In early August, a California judge imposed an injunction that prohibited McClellan from being within 10 yd of any person under the age of 18 in the state or any place where they might congregate, which later that month resulted in McClellan spending 10 days in jail for having been near a childcare center in Los Angeles. The ruling, which went beyond what was requested by the attorneys who filed the case, was criticized by civil libertarians as being too broad and effectively banning McClellan from being anywhere in the state. The same injunction was later determined to be invalid due to the fact that the judge had failed to give McClellan proper notice of the hearing where the merits of the injunction would be argued. The judge later revised the order while citing concerns about its constitutionality.

Later that month, the injunction became permanent and further extended the restraining order to three years.
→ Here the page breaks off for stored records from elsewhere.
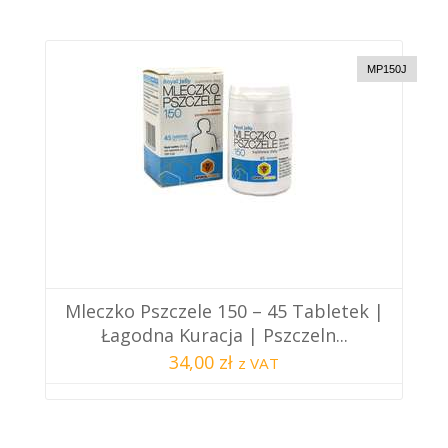
MP150J
Mleczko Pszczele 150 – 45 Tabletek |
Łagodna Kuracja | Pszczeln...
34,00 zł
z VAT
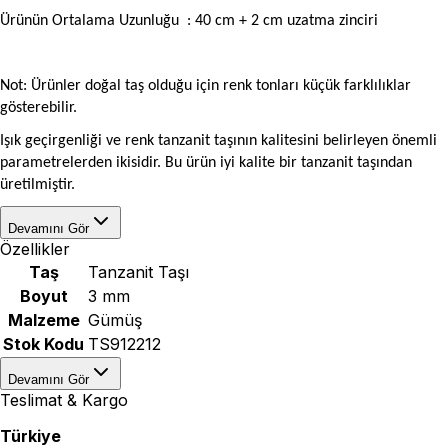
Ürünün Ortalama Uzunluğu
: 40 cm + 2 cm uzatma zinciri
Not: Ürünler doğal taş olduğu için renk tonları küçük farklılıklar
gösterebilir.
Işık geçirgenliği ve renk tanzanit taşının kalitesini belirleyen önemli
parametrelerden ikisidir. Bu ürün iyi kalite bir tanzanit taşından
üretilmiştir.
Devamını Gör
Özellikler
Taş
Tanzanit Taşı
Boyut
3 mm
Malzeme
Gümüş
Stok Kodu
TS912212
Devamını Gör
Teslimat & Kargo
Türkiye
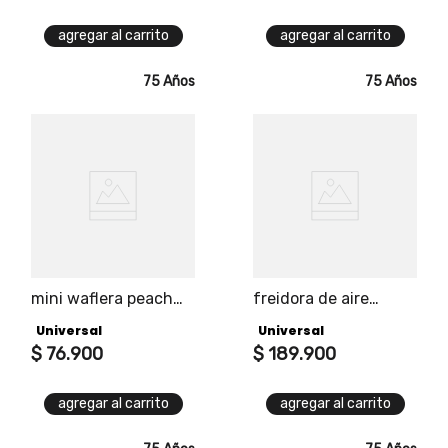
cocinar.
tu hogar en orden
agregar al carrito
agregar al carrito
75 Años
75 Años
mini waflera peach
freidora de aire
universal snacks y
universal 1.9l
Universal
Universal
desayunos en
instantes
$
76
.
900
$
189
.
900
agregar al carrito
agregar al carrito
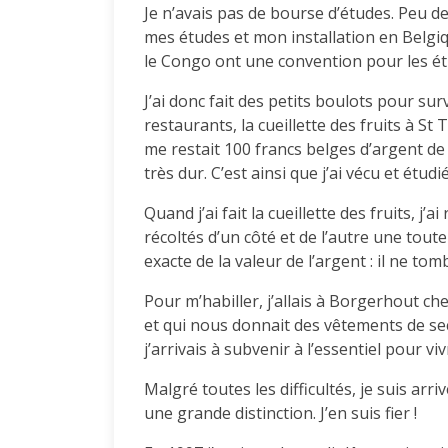
Je n’avais pas de bourse d’études. Peu 
mes études et mon installation en Belgiqu
le Congo ont une convention pour les ét
J’ai donc fait des petits boulots pour sur
restaurants, la cueillette des fruits à St
me restait 100 francs belges d’argent de
très dur. C’est ainsi que j’ai vécu et étud
Quand j’ai fait la cueillette des fruits, j’a
récoltés d’un côté et de l’autre une tout
exacte de la valeur de l’argent : il ne tomb
Pour m’habiller, j’allais à Borgerhout c
et qui nous donnait des vêtements de sec
j’arrivais à subvenir à l’essentiel pour viv
Malgré toutes les difficultés, je suis arr
une grande distinction. J’en suis fier !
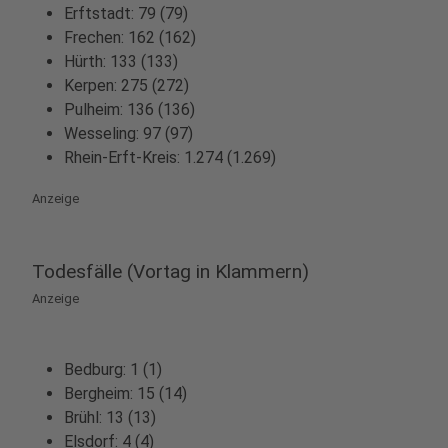
Erftstadt: 79 (79)
Frechen: 162 (162)
Hürth: 133 (133)
Kerpen: 275 (272)
Pulheim: 136 (136)
Wesseling: 97 (97)
Rhein-Erft-Kreis: 1.274 (1.269)
Anzeige
Todesfälle (Vortag in Klammern)
Anzeige
Bedburg: 1 (1)
Bergheim: 15 (14)
Brühl: 13 (13)
Elsdorf: 4 (4)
In late August, McClellan stated that he had to leave the state of California because of the ruling. As a car dweller, he told the Crime Library that the order made it impossible for him to perform everyday activities such as eating at restaurants. As of September 12, McClellan had already flown out of the state.

=== After 2007 ===
McClellan was never convicted of any sexual crime. As a result of the controversy, California's state legislature passed a law in 2008 that made it illegal to publish certain types of information about a child on the internet with the intent that another person imminently use such information to commit a crime against the child. As of 2009, the stegl domain was down. In 2013, he told a local news organization that he had stopped his activities with online websites.